List of untagged resources

Resource Explorer was built with cross-region support from the very beginning. However, the list of resource types that can be discovered with Resource Explorer is quite short and does not support searching across multiple accounts inside an organization (It only works on an AWS account scope).

As such, you may want to consider alternative options that are more user-friendly and offer a more intuitive way to manage your resources on AWS.

Tailwarden

Tailwarden is a cloud-agnostic asset inventory. It integrates with multiple cloud providers, builds a cloud asset inventory, and helps you break down your cost at the resource level.

Tailwarden comes with a resource inventory feature where you can have an active resource inventory of all your cloud resources along with relevant information such as source account, region, cost, creation date, and the tags that are applied to it. You can analyze cloud resource utilization and costs based on specific criteria, such as teams, applications, or cost centers. This approach enables the creation of custom views for engineering, finance, and product teams and promotes accountability for cloud expenses.

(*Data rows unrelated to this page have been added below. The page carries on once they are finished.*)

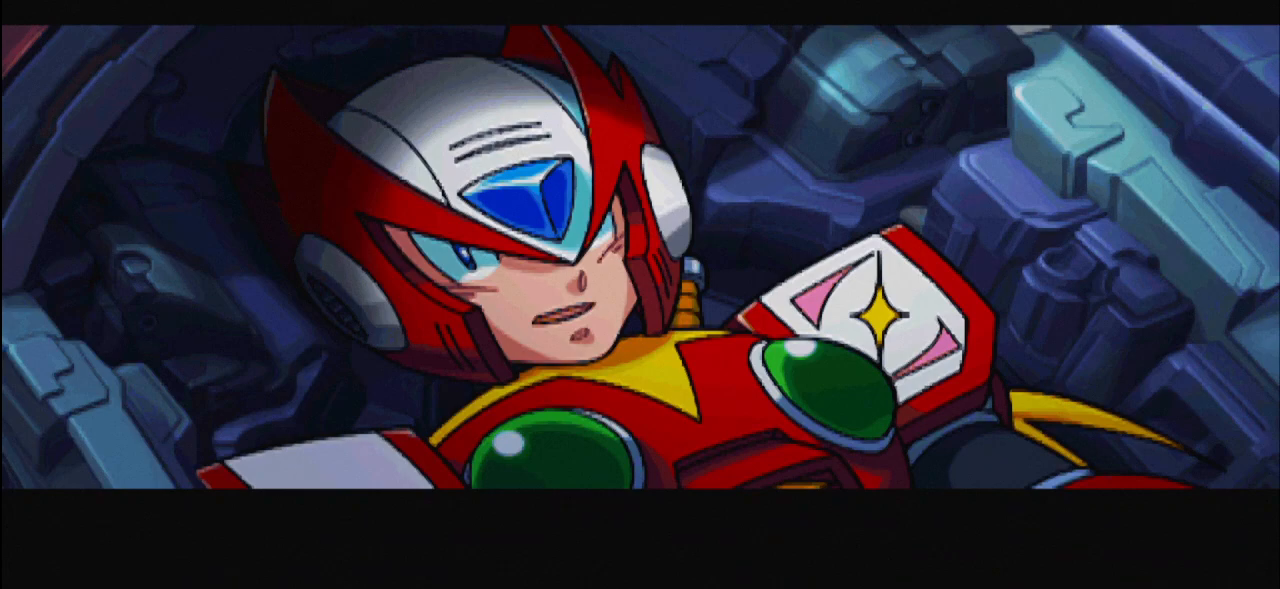
{"keys": [], "mouse": [], "events": []}
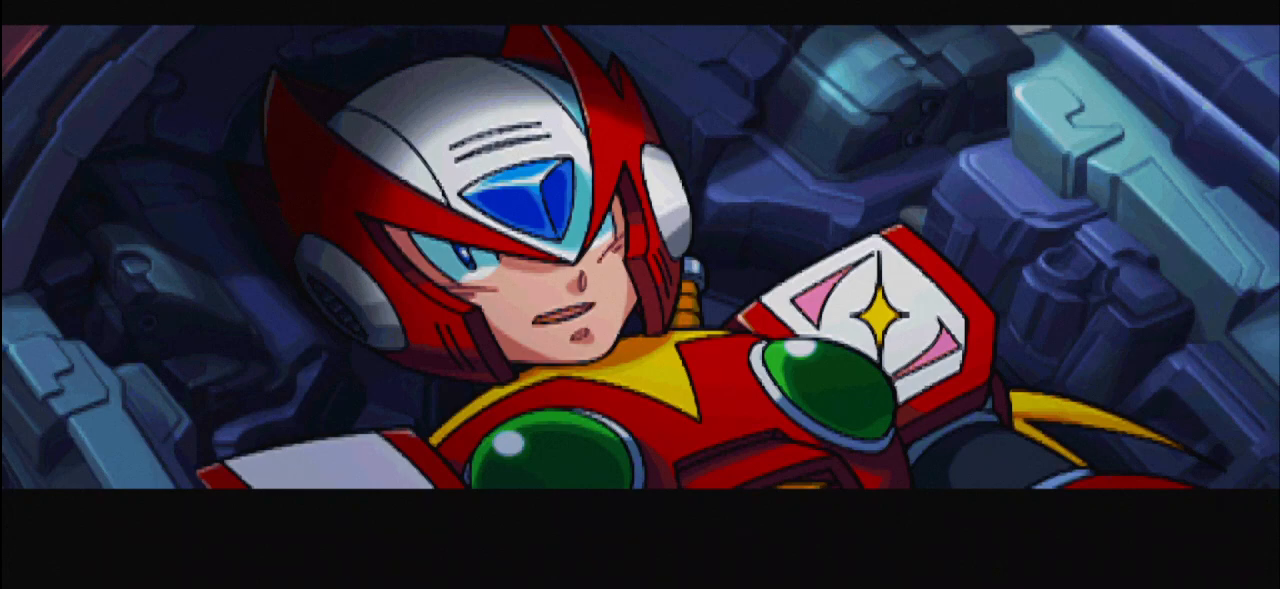
{"keys": [], "mouse": [], "events": []}
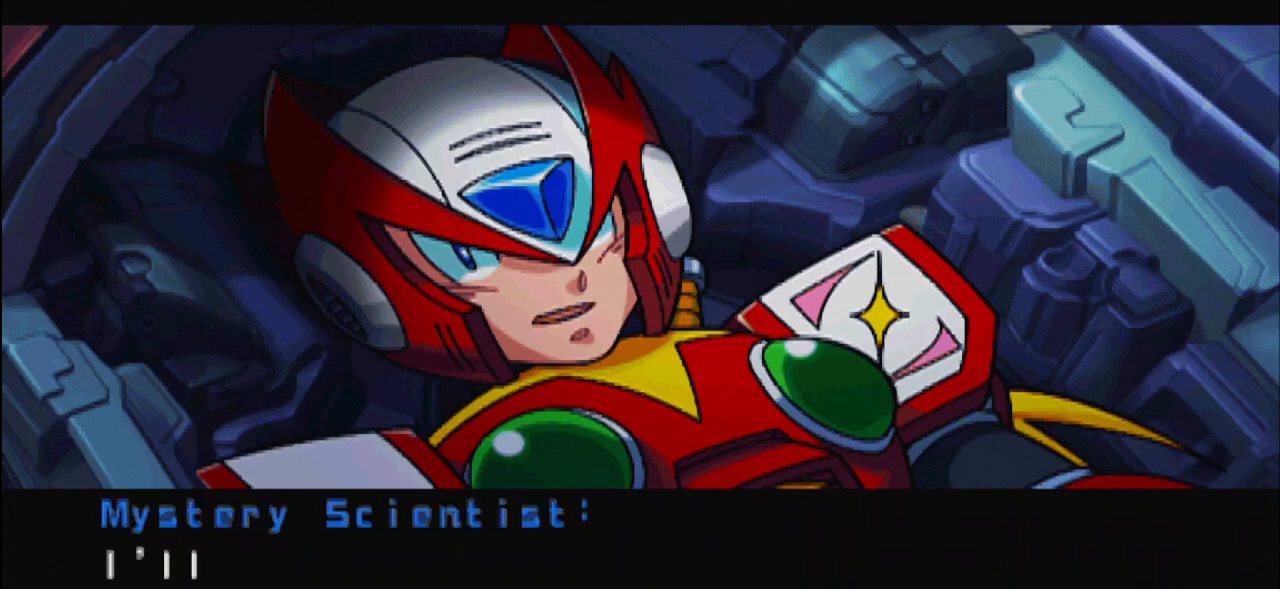
{"keys": [], "mouse": [], "events": []}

As you’re moving to a multi-cloud model, you would need a single place where you can manage all your cloud resources. By integrating with several cloud service providers (currently supporting AWS, GCP, Azure DigitalOcean and OVH), Tailwarden can swiftly generate your cloud asset inventory. This allows you to utilize its powerful filter system to uncover idle resources and wasted costs across all your cloud accounts and regions. Consequently, supported resources have nowhere to hide, and there is no way they will slip under the radar. As soon as the resource inventory is fetched, all regions will show exactly what they are holding. The resources come to you in a sense, so there's no more tab switching or console hoping to make sure you didn't miss anything.

Having an asset inventory of your AWS resources is crucial to uncover optimization opportunities and answering questions about your infrastructure. AWS has some good services but as the number of resources increases and you shift toward multi-cloud you might want to check out something like Tailwarden that does it all.